A newborn will sleep for two-thirds of the day, but, by adulthood, we tend to sleep between six-and-a-half and eight-and-a-half hours a night.

Nor is sleep a static state — it has multiple stages. As we drift off, we enter stage 1 sleep, also known as drowsiness; then stage 2, light sleep, when brain activity slows further.

Stage 3 is deep sleep: within 30 minutes or so of drifting off, brainwaves slow considerab­ly, but increase in size. The final stage, which we enter after around 60 to 75 minutes, is rapid eye movement (REM) sleep, so-called as our eyes rapidly dart back and forth.
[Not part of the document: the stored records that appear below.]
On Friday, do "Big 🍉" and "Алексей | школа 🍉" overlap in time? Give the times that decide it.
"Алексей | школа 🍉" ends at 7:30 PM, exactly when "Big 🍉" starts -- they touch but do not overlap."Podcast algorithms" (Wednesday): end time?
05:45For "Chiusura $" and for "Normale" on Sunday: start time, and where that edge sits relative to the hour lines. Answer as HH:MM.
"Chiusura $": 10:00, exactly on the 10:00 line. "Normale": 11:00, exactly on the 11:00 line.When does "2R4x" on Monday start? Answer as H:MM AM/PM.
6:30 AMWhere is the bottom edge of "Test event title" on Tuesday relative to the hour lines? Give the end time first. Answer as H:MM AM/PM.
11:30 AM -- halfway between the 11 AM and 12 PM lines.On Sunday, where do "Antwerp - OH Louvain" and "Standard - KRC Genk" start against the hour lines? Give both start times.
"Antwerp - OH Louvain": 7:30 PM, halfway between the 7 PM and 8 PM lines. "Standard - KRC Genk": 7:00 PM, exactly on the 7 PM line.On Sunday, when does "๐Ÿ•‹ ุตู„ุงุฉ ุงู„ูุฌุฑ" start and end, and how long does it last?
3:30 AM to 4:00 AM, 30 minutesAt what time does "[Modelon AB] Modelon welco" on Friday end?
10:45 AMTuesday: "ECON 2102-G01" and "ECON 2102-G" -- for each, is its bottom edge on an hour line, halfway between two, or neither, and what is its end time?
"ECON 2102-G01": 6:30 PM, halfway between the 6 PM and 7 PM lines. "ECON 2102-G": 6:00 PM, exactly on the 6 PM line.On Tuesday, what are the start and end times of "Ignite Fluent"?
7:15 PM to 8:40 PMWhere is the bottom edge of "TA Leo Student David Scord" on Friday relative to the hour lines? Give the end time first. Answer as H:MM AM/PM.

During REM sleep, the brainwaves look to be highly active — a little like being awake — and it is then that we most obviously dream.

As adults, we move through these various stages usually four or five times a night, with the majority of deep sleep in the first half of the night and the majority of REM sleep in the second. As newborns, we spend around half of our slumber in REM sleep, while in adults it’s 15 to 25 per cent, gradually falling as we approach old age.

The proportion of deep sleep changes, too, being roughly 15 to 25 per cent in adulthood, but dropping a little in the elderly, usually replaced by Stage 1 and 2 sleep. As we get older, the number of brief awakenings throughout the night also increases.

Deep sleep is thought to be when our brains do more of their housekeepi­ng in clearing out waste substances and toxins.